I’m a list person. I love to check off boxes and cross things out.
When I’ve tried to develop new habits in the past, I generally keep the ideas in my head. And after a while, negative self-talk takes over — “I don’t feel like it today,” and that new behaviour drops off rather quickly.
During my self-care commitment in January, I wrote things down on sticky notes, as I pictured in my last post. To my pleasant surprise a few things happened as a result:
- I don’t have to remember the new habits in my head.
- I have a visual list to “check off.”
- I’m (kinda) being held accountable.
The lists became visual cues to remind me what I wanted to do for myself. Even though my husband has never commented on them in the bathroom, they (kinda) hold me accountable because I’ve gone “public” with the ideas. I find myself running down the list before I leave the bathroom. Or, for the list by my bed, I do a check-in there as well.
Now something I learned from reading Atomic Habits by James Clear (highly recommend!) is “habit stacking,” which means connecting habits together so they become automatic by association. Utilizing this idea, I adjusted how I wrote out my sticky notes.

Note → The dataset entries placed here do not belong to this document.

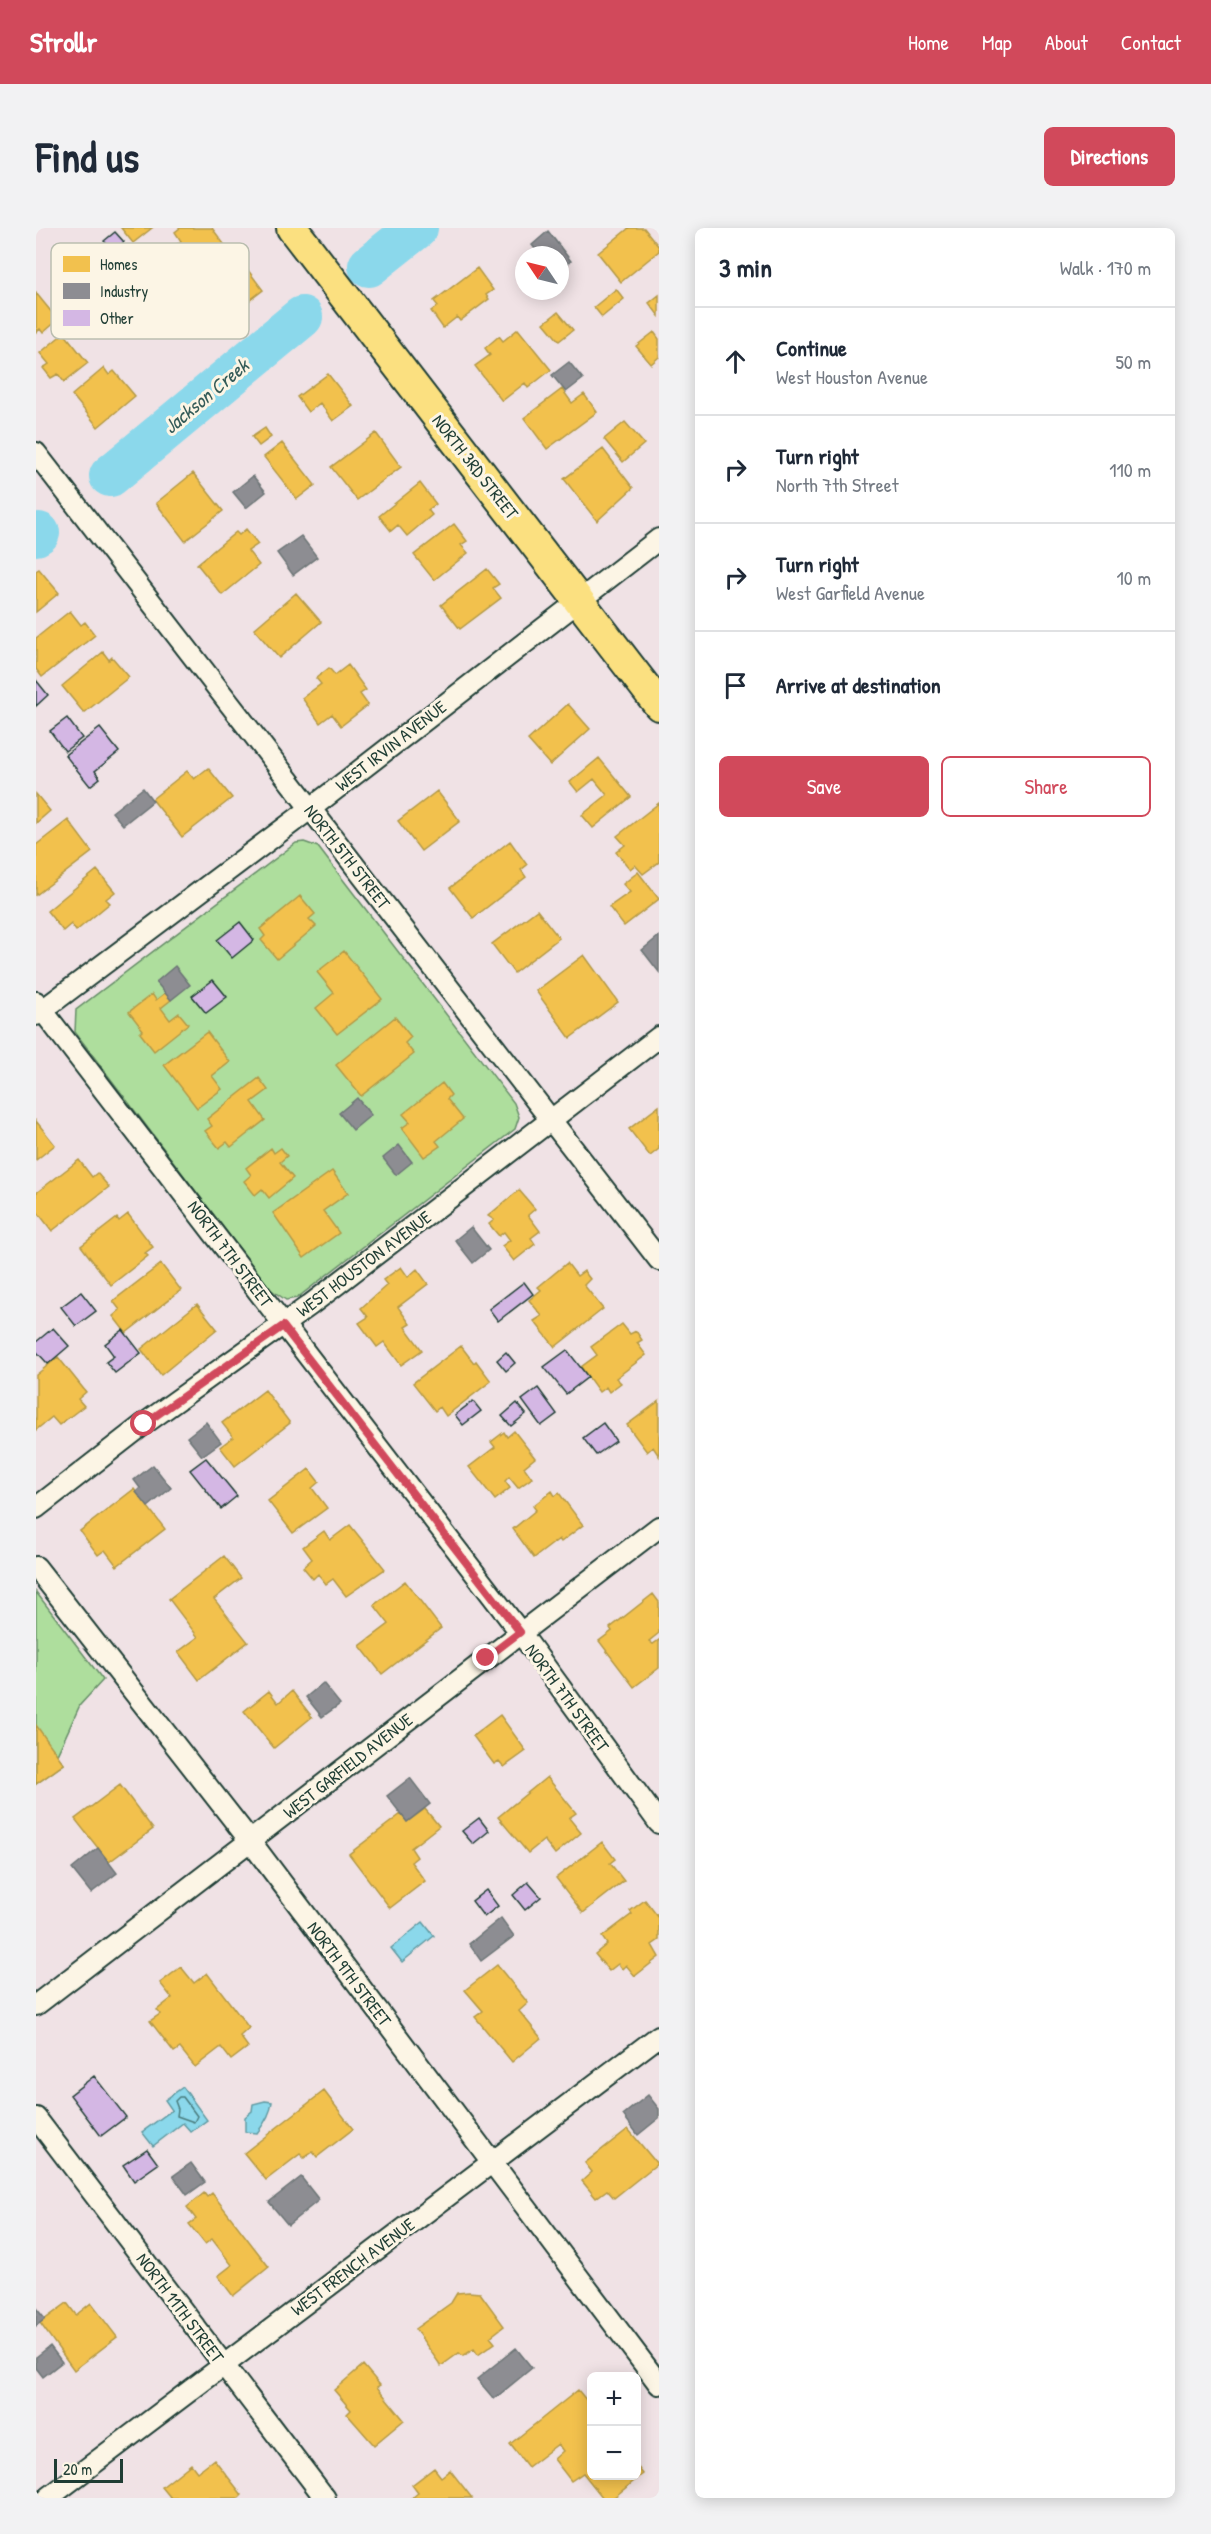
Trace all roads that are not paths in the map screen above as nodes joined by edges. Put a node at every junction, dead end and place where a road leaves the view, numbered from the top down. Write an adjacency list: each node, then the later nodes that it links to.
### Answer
1 (292, 228): 4 (main road, NORTH 3RD STREET)
2 (36, 453): 6 (street, NORTH 5TH STREET)
3 (659, 538): 4 (street, WEST IRVIN AVENUE)
4 (578, 600): 5 (main road, NORTH 3RD STREET); 6 (street, WEST IRVIN AVENUE)
5 (659, 705)
6 (310, 809): 7 (street, WEST IRVIN AVENUE); 9 (street, NORTH 5TH STREET)
7 (38, 1009): 11 (street, NORTH 7TH STREET)
8 (659, 1037): 9 (street, WEST HOUSTON AVENUE)
9 (553, 1120): 10 (street, NORTH 5TH STREET); 11 (street, WEST HOUSTON AVENUE)
10 (659, 1260)
11 (283, 1326): 12 (street, WEST HOUSTON AVENUE); 15 (street, NORTH 7TH STREET)
12 (36, 1508)
13 (659, 1527): 15 (street, WEST GARFIELD AVENUE)
14 (36, 1567): 17 (street, NORTH 9TH STREET)
15 (520, 1632): 16 (street, NORTH 7TH STREET); 17 (street, WEST GARFIELD AVENUE)
16 (659, 1823)
17 (251, 1842): 18 (street, WEST GARFIELD AVENUE); 21 (street, NORTH 9TH STREET)
18 (36, 2006)
19 (659, 2036): 21 (street, WEST FRENCH AVENUE)
20 (36, 2118): 22 (street, NORTH 11TH STREET)
21 (492, 2164): 22 (street, WEST FRENCH AVENUE); 23 (street, NORTH 9TH STREET)
22 (223, 2365): 24 (street, WEST FRENCH AVENUE); 25 (street, NORTH 11TH STREET)
23 (659, 2384)
24 (48, 2498)
25 (325, 2498)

The sticky on the left was the original with my re-thought out list on the right using habit stacking. Using the original list, I’d just run through it before leaving the bathroom and make sure I’d checked it all off. Using the list on the right adds an order to things. Flossing is now associated with brushing my teeth. So it will become automatic to floss after brushing as the two habits get associated together. I dry-skin brush after flossing; dry-skin brushing is obviously done on dry skin, so it has to happen before a shower. Warm showers feel good to start, cold showers feel awesome at the end. (I will have a whole post on cold showers coming soon.) No sense in applying lotion before a shower… so it ends my routine. Overtime, I’ll no longer need the sticky because these will all become part of a daily routine, but in the meantime, I don’t need my negative thoughts cutting in and messing up my self-care.
I made similar changes to the list by my bedside:
So now I wake and meditate first thing. Check in if I need to journal – I don’t always feel the need to journal, but having it written here reminds me to check-in with myself if there’s something I want to journal about. Affirmations and gratitude go into the same book, so they are already associated together. At bedtime, meditation is the last thing I do before turning out the light.
There are days when I’m busy and time is tight and maybe I don’t have time to do everything as listed (especially in the morning). So, I pick my priorities for the day. Maybe I can journal later? Meditation (even just three minutes) and cold water therapy tend to become my shortlist.
Are there habits you’d like to build into your life? Maybe a visual list in a useful place will help you remember what you promised to yourself. Stack your new habit with an established (but still desirable!) one to build association.